The counterattack features a sepia-toned scene of rotund, cigar-smoking "labor bosses" shaking hands across a table stacked with money. A voice tells the audience, "The big labor bosses in Washington, D.C., have a big scheme to buy the Congress. . . . They oppose requiring welfare recipients to work, they're for higher taxes and against a balanced budget. The big unions spend big money on ads because they want Steve Owens to vote their way."
A sweet, mindless, phony middle-class woman sitting in an immaculate kitchen asks, "So who's going to represent me?"
The thought that she might get exactly the congressional representative she deserves, regardless of who wins in November, immediately pops to mind.
Owens' main television advertising blitz began October 21. Content-wise, the ads are less muddy than Hayworth's--and actually mention some issues--but still lack the punch they could have.
At this late date, Owens' ads still feature the great Hayworth forgery scandal as the incumbent's biggest mistake in Congress. They barely mention Speaker of the House Newt Gingrich and the Contract With America.
Across the country, polls show that Gingrich and the Contract With America that won Republicans control of Congress in 1994 have fallen in extreme disfavor. In casual conversation, Owens calls it the "Contract on America" and chuckles that Hayworth has hastily tried to distance himself from Gingrich in the last few weeks. But Owens has failed to use the Contract--the best Democratic weapon across the country--effectively.
In fact, there has been remarkably little attempt by either campaign to distinguish the candidates from one another based on issues or policy.

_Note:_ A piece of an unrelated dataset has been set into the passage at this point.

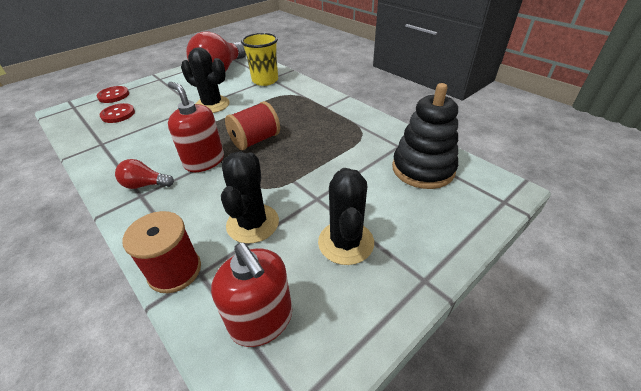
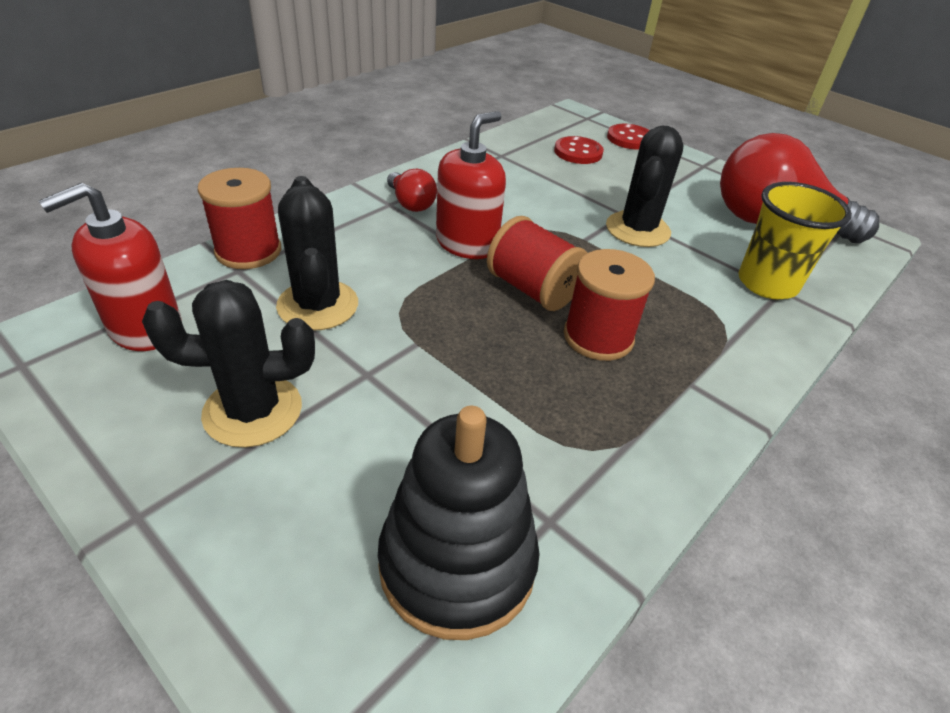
camera: 80 degrees right, 0 degrees up
(145, 185) = (411, 203): red light bulb -> red light bulb turned 150 degrees clockwise
(253, 223) = (318, 305): black cactus -> black cactus turned 75 degrees clockwise
(295, 125) = (598, 337): none -> red spool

Of course, there are some areas where Owens and Hayworth agree. Both support Indian gaming, a balanced budget and campaign finance reform.
But in most areas, the candidates are polar opposites:
* Social spending: While Owens supports recently passed welfare-reform legislation, he opposes cuts in student loans, pensions, school-lunch programs and Medicare made during Gingrich's reign. Hayworth supported--and still supports--such legislation.

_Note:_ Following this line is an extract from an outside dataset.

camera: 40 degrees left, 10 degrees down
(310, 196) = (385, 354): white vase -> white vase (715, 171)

* Taxes: Hayworth strongly supports tax cuts, including the plan proposed by Republican presidential candidate Bob Dole. Owens has not endorsed such a plan, and refuses to pledge that he will not vote to raise taxes.
* Gun control: Owens supports gun control. Hayworth does not.

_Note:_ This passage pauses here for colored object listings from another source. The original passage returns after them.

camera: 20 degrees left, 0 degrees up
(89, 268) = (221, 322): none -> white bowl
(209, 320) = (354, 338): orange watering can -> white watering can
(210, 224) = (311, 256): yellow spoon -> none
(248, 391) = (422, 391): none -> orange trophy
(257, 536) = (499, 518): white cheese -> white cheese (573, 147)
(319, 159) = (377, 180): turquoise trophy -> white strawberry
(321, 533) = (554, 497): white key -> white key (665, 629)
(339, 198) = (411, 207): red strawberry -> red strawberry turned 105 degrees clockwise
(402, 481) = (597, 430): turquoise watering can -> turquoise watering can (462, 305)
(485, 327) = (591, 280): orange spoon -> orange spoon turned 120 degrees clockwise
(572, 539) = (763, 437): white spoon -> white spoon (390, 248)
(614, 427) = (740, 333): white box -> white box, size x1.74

* Education: Hayworth would like to abolish the U.S. Department of Education and give control of schools to the states. Owens opposes the idea.
* National Parks and Monuments: Hayworth voted repeatedly for legislation to create a national park closure commission, much like the commission that shut down military bases. Owens opposes that legislation and--unlike Hayworth--supported President Clinton's dedication of the Grand Staircase-Escalante National Monument in Utah.
* Environment: Hayworth and his supporters point to expansion of Walnut Canyon National Monument as proof of his pro-environment stance. But the Sierra Club strongly opposes Hayworth, citing his poor ratings from the National League of Conservation Voters. Owens shies away from the topic, possibly because many District 6 residents are wise-users, and, oddly for a Democrat, he has not sought the Sierra Club's endorsement.
* Abortion: Hayworth is anti- and Owens is pro-choice.
Not one of these major substantive policy differences has been a focus of campaigning by either candidate in Congressional District 6.
The last independent poll on the Hayworth-Owens race was conducted in late September. The two were virtually tied. Perhaps because of the closeness of the race, as the 1996 campaign season draws to a close, the nastiness is growing even more intense.